#### RECORDS SUPPLIED
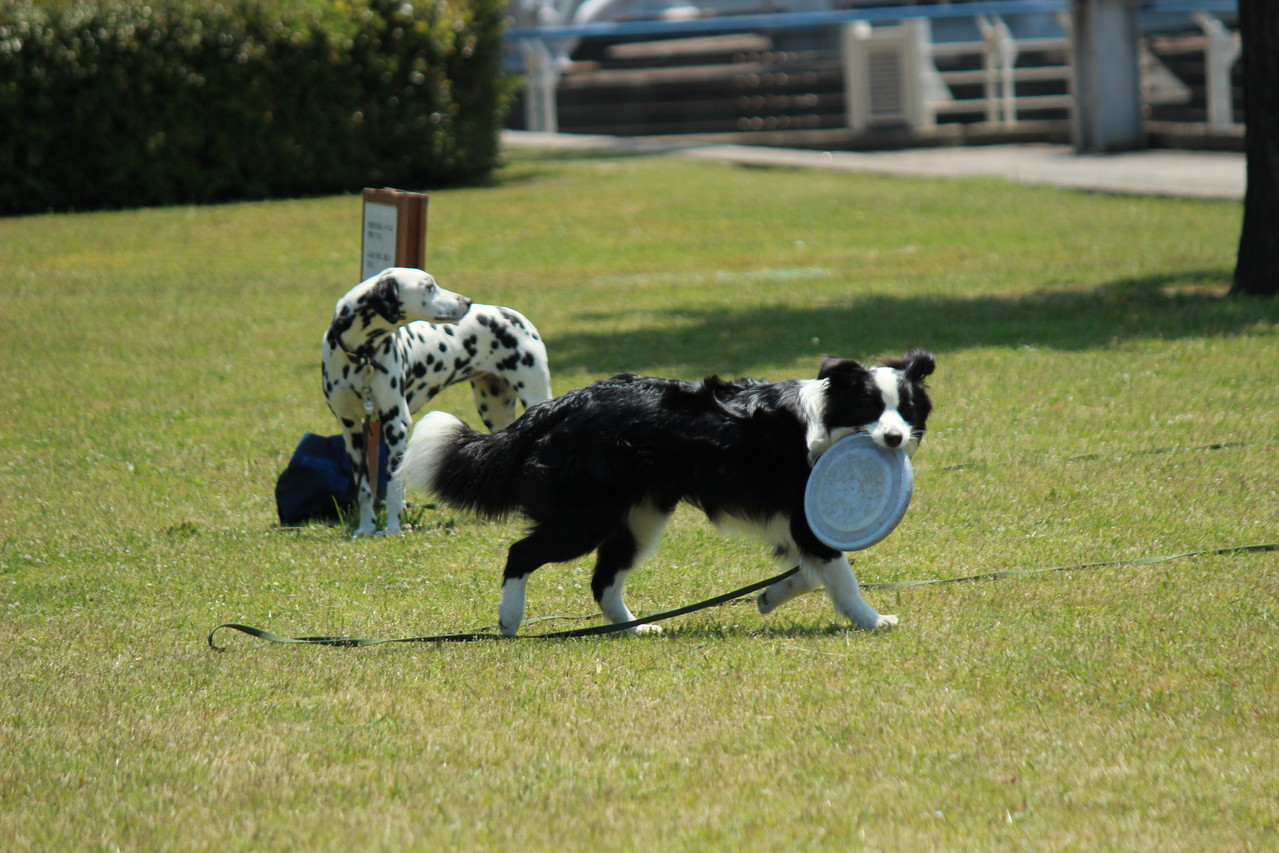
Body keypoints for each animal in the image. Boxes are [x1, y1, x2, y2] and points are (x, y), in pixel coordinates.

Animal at [319, 267, 549, 534]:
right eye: (429, 286)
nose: (466, 301)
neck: (360, 356)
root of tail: (512, 315)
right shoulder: (352, 429)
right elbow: (364, 490)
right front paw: (366, 528)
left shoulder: (396, 424)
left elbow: (394, 485)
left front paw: (393, 529)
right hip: (494, 411)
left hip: (534, 397)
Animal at [393, 347, 936, 634]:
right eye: (870, 408)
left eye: (907, 409)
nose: (894, 439)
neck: (826, 422)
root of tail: (561, 404)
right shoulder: (804, 515)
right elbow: (842, 575)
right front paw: (873, 620)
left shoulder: (796, 524)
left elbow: (809, 571)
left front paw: (770, 597)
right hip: (587, 516)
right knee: (520, 552)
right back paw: (510, 618)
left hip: (640, 517)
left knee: (603, 581)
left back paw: (634, 628)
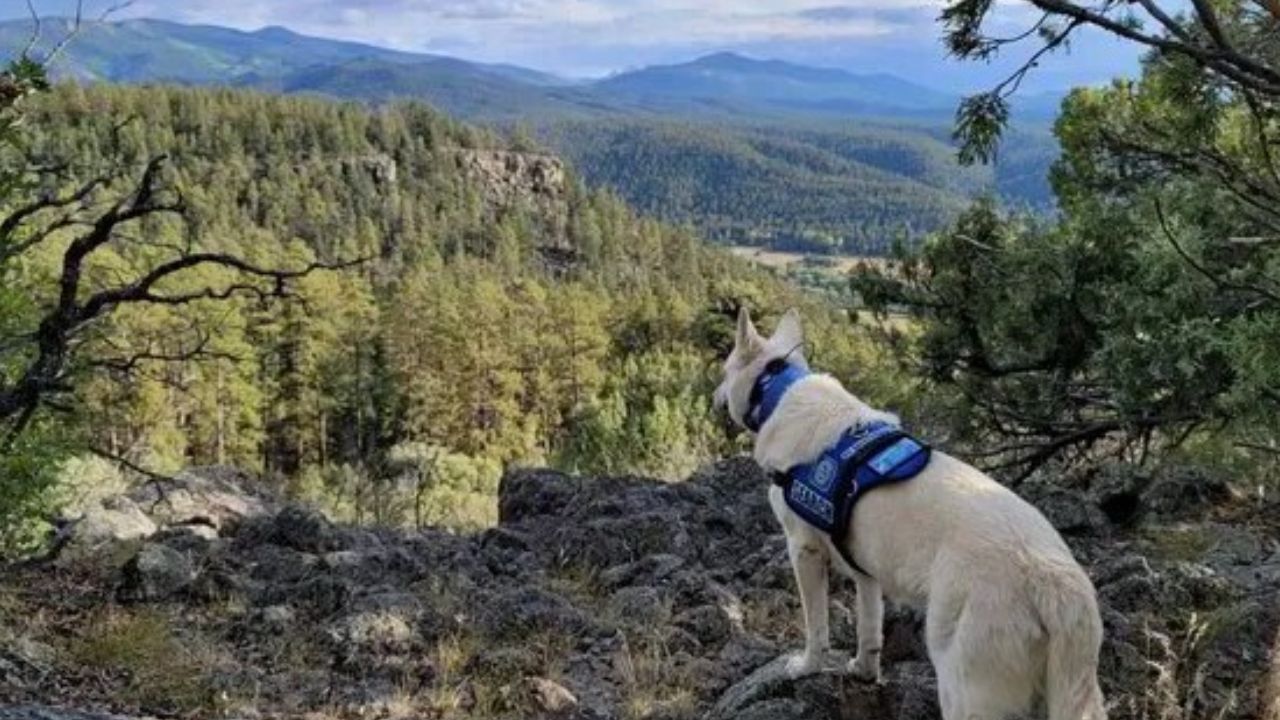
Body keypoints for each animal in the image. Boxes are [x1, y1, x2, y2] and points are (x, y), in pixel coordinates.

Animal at [716, 307, 1105, 717]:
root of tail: (1055, 584)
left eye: (725, 370)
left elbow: (816, 628)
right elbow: (869, 629)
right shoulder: (865, 572)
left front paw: (806, 667)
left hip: (963, 686)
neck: (780, 390)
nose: (714, 396)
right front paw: (864, 671)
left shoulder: (803, 551)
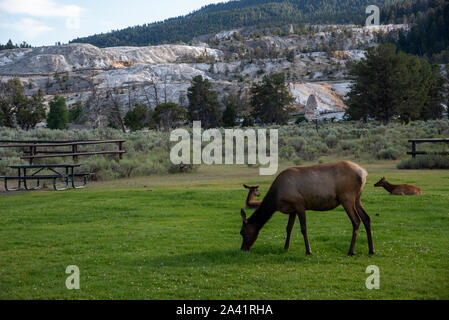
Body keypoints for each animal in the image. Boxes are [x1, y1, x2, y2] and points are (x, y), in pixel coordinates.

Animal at [238, 161, 374, 256]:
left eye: (243, 232)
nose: (243, 249)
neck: (276, 200)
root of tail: (364, 173)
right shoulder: (292, 209)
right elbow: (288, 228)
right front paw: (286, 247)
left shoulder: (299, 204)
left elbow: (303, 228)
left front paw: (308, 250)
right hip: (357, 198)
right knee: (367, 218)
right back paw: (371, 250)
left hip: (347, 197)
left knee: (356, 221)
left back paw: (351, 251)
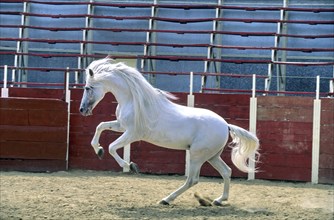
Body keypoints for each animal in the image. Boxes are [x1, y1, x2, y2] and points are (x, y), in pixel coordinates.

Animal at [79, 58, 260, 206]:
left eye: (88, 88)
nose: (82, 110)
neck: (134, 101)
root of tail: (225, 125)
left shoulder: (132, 133)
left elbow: (112, 147)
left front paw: (130, 166)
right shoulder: (121, 126)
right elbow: (100, 126)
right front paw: (98, 150)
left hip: (197, 156)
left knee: (192, 180)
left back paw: (166, 199)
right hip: (212, 156)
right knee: (226, 172)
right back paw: (219, 200)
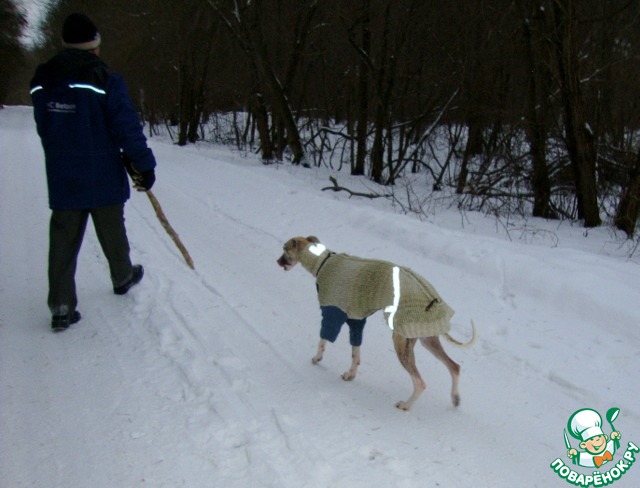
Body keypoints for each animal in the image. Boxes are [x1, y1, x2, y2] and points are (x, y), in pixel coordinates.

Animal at [277, 236, 476, 411]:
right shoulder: (356, 321)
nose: (277, 261)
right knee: (454, 367)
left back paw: (406, 405)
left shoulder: (332, 313)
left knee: (421, 382)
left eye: (285, 249)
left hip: (401, 341)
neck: (323, 262)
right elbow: (355, 353)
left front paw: (317, 358)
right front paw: (351, 374)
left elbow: (323, 341)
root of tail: (433, 298)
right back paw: (455, 398)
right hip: (427, 338)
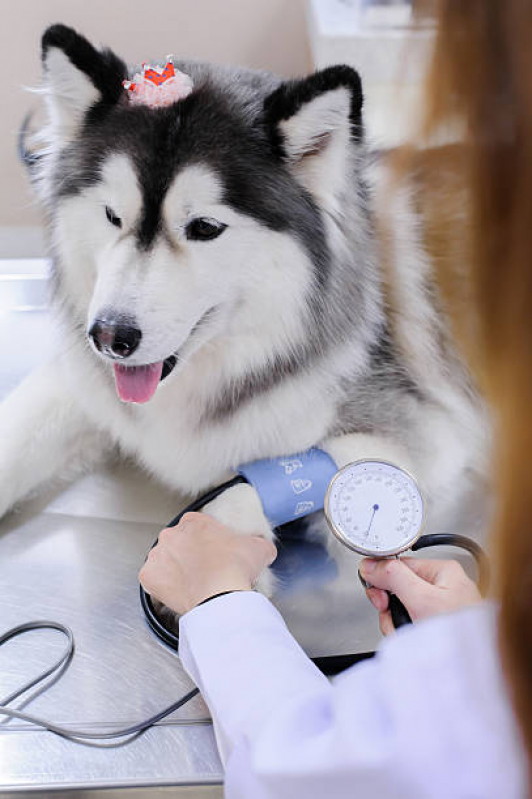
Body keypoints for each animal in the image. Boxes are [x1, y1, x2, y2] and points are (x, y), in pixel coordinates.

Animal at [2, 25, 488, 580]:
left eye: (204, 227)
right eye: (111, 215)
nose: (109, 337)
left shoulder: (423, 431)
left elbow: (249, 485)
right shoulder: (83, 386)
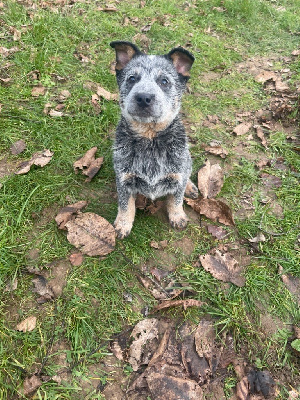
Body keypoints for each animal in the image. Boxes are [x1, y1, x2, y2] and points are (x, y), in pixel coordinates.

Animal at [111, 41, 198, 239]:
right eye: (132, 78)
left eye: (164, 81)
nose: (144, 97)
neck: (149, 140)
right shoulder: (123, 178)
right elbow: (125, 205)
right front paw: (122, 225)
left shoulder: (177, 174)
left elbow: (176, 199)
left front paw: (178, 216)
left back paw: (190, 187)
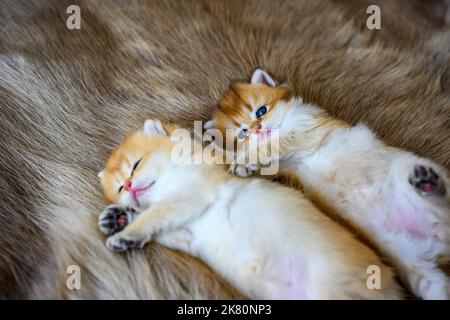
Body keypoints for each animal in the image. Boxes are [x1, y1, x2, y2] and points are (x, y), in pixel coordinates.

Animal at [97, 119, 400, 300]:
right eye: (120, 189)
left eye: (136, 165)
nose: (129, 185)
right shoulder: (188, 235)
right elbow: (158, 226)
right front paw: (119, 218)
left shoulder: (190, 195)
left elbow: (155, 214)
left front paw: (125, 232)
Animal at [205, 68, 450, 300]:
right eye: (243, 133)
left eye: (261, 111)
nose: (258, 129)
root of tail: (439, 238)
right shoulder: (285, 167)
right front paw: (221, 150)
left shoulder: (306, 129)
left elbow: (274, 145)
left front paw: (243, 159)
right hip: (410, 263)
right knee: (433, 284)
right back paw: (426, 185)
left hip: (407, 169)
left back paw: (428, 181)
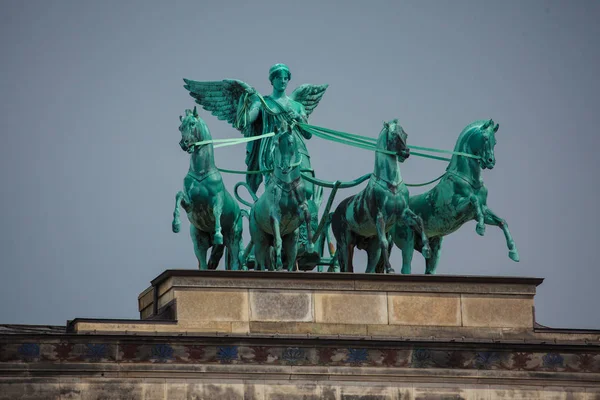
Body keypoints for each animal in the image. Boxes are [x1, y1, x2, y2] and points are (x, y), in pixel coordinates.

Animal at [171, 106, 241, 270]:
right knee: (203, 263)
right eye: (180, 127)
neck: (201, 172)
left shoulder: (217, 199)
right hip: (199, 241)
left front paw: (218, 234)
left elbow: (216, 212)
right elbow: (178, 195)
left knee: (235, 260)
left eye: (192, 124)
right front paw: (176, 225)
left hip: (234, 236)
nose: (184, 143)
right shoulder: (190, 204)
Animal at [247, 123, 314, 270]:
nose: (285, 167)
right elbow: (278, 240)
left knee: (290, 262)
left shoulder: (301, 208)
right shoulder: (275, 215)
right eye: (276, 143)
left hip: (292, 243)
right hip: (260, 242)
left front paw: (310, 245)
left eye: (290, 142)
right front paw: (278, 262)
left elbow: (307, 215)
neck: (287, 185)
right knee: (262, 262)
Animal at [328, 120, 432, 274]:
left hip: (372, 247)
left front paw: (426, 249)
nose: (405, 153)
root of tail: (335, 212)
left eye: (405, 134)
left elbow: (419, 220)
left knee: (369, 268)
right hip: (345, 243)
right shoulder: (380, 216)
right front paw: (389, 269)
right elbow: (384, 242)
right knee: (348, 267)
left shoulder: (403, 213)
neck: (392, 185)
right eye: (393, 134)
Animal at [392, 119, 524, 276]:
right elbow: (473, 200)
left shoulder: (480, 211)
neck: (471, 181)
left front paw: (514, 252)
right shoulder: (457, 209)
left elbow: (502, 221)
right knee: (406, 267)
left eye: (495, 141)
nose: (491, 161)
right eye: (485, 138)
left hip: (433, 249)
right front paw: (481, 228)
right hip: (407, 242)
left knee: (430, 269)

#### WHAT YOU SHOULD DO
Among the lines above, find each one containing the string "back" and copy it.

#### EXPECTED ANSWER
right back paw: (510, 618)
left back paw: (634, 628)
right back paw: (371, 250)
left back paw: (351, 251)
left back paw: (166, 199)
right back paw: (219, 200)
left back paw: (406, 405)
right back paw: (455, 398)
left back paw: (190, 187)
right back paw: (426, 185)
left back paw: (428, 181)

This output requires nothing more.